Sake is an alcoholic beverage of Japanese origin made by fermenting rice that has been polished to remove the bran. It is Japan´s national beverage.
Let´s find out more about sake!
- Sake, also spelled saké is an alcoholic beverage of Japanese origin.
- It is made by fermenting rice that has been polished to remove the bran.
- Despite the name Japanese rice wine, sake, and indeed any East Asian rice wine (such as huangjiu and cheongju).
- It is produced by a brewing process more akin to that of beer, where starch is converted into sugars which ferment into alcohol, whereas in wine, alcohol is produced by fermenting sugar that is naturally present in fruit, typically grapes.
- The brewing process for sake differs from the process for beer, where the conversion from starch to sugar and then from sugar to alcohol occurs in two distinct steps.

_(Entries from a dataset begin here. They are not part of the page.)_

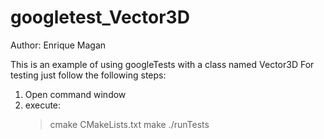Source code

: # googletest_Vector3D

Author: Enrique Magan

This is an example of using googleTests with a class named Vector3D
For testing just follow the following steps:
1. Open command window
2. execute:
	> cmake CMakeLists.txt
	> make
	> ./runTests
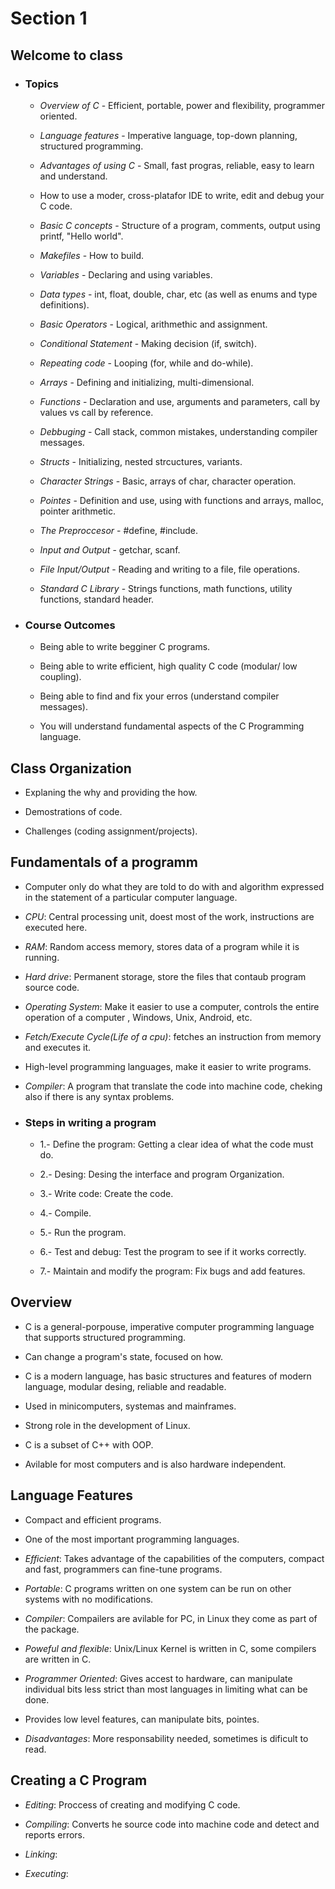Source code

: # Section 1

## Welcome to class

- ### Topics

  - *Overview of C* - Efficient, portable, power and flexibility, 
    programmer oriented.

  - *Language features* - Imperative language, top-down planning, structured 
    programming.

  - *Advantages of using C* - Small, fast progras, reliable, easy to learn and 
    understand.

  - How to use a moder, cross-platafor IDE to write, edit and debug your C code.

  - *Basic C concepts* - Structure of a program, comments, output using printf,
    "Hello world".

  - *Makefiles* - How to build.

  - *Variables* - Declaring and using variables.

  - *Data types* - int, float, double, char, etc (as well as enums and type
    definitions).

  - *Basic Operators* - Logical, arithmethic and assignment.

  - *Conditional Statement* - Making decision (if, switch).

  - *Repeating code* - Looping (for, while and do-while).

  - *Arrays* - Defining and initializing, multi-dimensional.

  - *Functions* - Declaration and use, arguments and parameters, 
    call by values vs call by reference.

  - *Debbuging* - Call stack, common mistakes, understanding compiler messages.

  - *Structs* - Initializing, nested strcuctures, variants.

  - *Character Strings* - Basic, arrays of char, character operation.

  - *Pointes* - Definition and use, using with functions and arrays, malloc, 
    pointer arithmetic.

  - *The Preproccesor* - #define, #include.

  - *Input and Output* - getchar, scanf.

  - *File Input/Output* - Reading and writing to a file, file operations.

  - *Standard C Library* - Strings functions, math functions, utility functions, 
    standard header.

- ### Course Outcomes
 
  - Being able to write begginer C programs.

  - Being able to write efficient, high quality C code (modular/ low coupling).

  - Being able to find and fix your erros (understand compiler messages).

  - You will understand fundamental aspects of the C Programming language.

## Class Organization

- Explaning the why and providing the how.

- Demostrations of code.

- Challenges (coding assignment/projects).

## Fundamentals of a programm

- Computer only do what they are told to do with and algorithm expressed in the 
  statement of a particular computer language.

- *CPU*: Central processing unit, doest most of the work, 
  instructions are executed here.

- *RAM*: Random access memory, stores data of a program while it is running.

- *Hard drive*: Permanent storage, store the files that contaub program source
  code.

- *Operating System*: Make it easier to use a computer, 
  controls the entire operation of a computer , Windows, Unix, Android, etc.

- *Fetch/Execute Cycle(Life of a cpu)*: fetches an instruction from memory
  and executes it.

- High-level programming languages, make it easier to write programs.

- *Compiler*: A program that translate the code into machine code,
  cheking also if there is any syntax problems.

- ### Steps in writing a program

  - 1.- Define the program: Getting a clear idea of what the code must do.

  - 2.- Desing: Desing the interface and program Organization.

  - 3.- Write code: Create the code.

  - 4.- Compile.

  - 5.- Run the program.

  - 6.- Test and debug: Test the program to see if it works correctly.

  - 7.- Maintain and modify the program: Fix bugs and add features.
  
## Overview

- C is a general-porpouse, imperative computer programming language that supports
  structured programming.

- Can change a program's state, focused on how.

- C is a modern language, has basic structures and features of modern language,
  modular desing, reliable and readable.

- Used in minicomputers, systemas and mainframes.

- Strong role in the development of Linux.

- C is a subset of C++ with OOP.

- Avilable for most computers and is also hardware independent.


## Language Features

- Compact and efficient programs.

- One of the most important programming languages.

- *Efficient*: Takes advantage of the capabilities of the computers,
  compact and fast, programmers can fine-tune programs.

- *Portable*: C programs written on one system can be run on other systems with
  no modifications.

- *Compiler*: Compailers are avilable for PC, in Linux they come as part of the 
  package.

- *Poweful and flexible*: Unix/Linux Kernel is written in C, some compilers are
  written in C.

- *Programmer Oriented*: Gives accest to hardware, can manipulate individual bits
  less strict than most languages in limiting what can be done.

- Provides low level features, can manipulate bits, pointes.

- *Disadvantages*: More responsability needed, sometimes is dificult to read. 

## Creating a C Program

- *Editing*: Proccess of creating and modifying C code.

- *Compiling*: Converts he source code into machine code and detect 
  and reports errors.

- *Linking*: 

- *Executing*:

- Like other rice wines, when sake is brewed, these conversions occur simultaneously. The alcohol content differs between sake, wine, and beer.
- While most beer contains 3–9% ABV, wine generally contains 9–16% ABV.
- Undiluted sake contains 18–20% ABV (although this is often lowered to about 15% by diluting with water prior to bottling).
- In Japanese, the character sake can refer to any alcoholic drink.
- On the other side the beverage called sake in English is usually termed nihonshu (日本酒; meaning ‘Japanese alcoholic drink’.
- Under Japanese liquor laws, sake is labeled with the word seishu ( ‘refined alcohol’), a synonym not commonly used in conversation.
- In Japan sake is the national beverage.
- It is often served with special ceremony.
- During the ceremony it is gently warmed in a small earthenware or porcelain bottle and sipped from a small porcelain cup called a sakazuki.
- As with wine, the recommended serving temperature of sake varies greatly by type.
- Saké breweries have brewmasters.
- Their official title in Japan is “Tōji.”
- A brewery’s Tōji is not only responsible for the taste of the brew, but also for keeping his or her team in harmony during the long winter months of work and communal living.
- The Tōji is a parental figure to his or her team, and will eventually mentor the next potential Tōji in an apprenticeship that can take decades
- Traditionally, the skills of saké-making are passed down through oral tradition and hands-on-training instead of through schools or books.
- Some say the origins of saké date back to 4800 BC China.
- It wasn’t until 300 BC that saké came to Japan with wet rice cultivation.
- Since then, Japan’s development of the drink has made it synonymous with this nation.
- By the 1300s, breweries were built that allowed for mass production of saké.
- The industrial revolution brought machines that did the work once done by villagers’ hands.
- In 1904, Japan created a research institute to study the best means of fermenting rice for saké.
- It is now a male-dominated industry, saké-making was once considered women’s work.
- Spit used to be a key ingredient.
- Today Koji fungus is used to ferment the rice. But long ago villagers would gather together to chew on the polished rice and then spit its mashed remains into a communal tub.
- The enzymes of their saliva aided fermentation. Of the various tweaks saké brewing has seen over the years, this is probably the tradition least missed by even its most hardcore connoisseurs.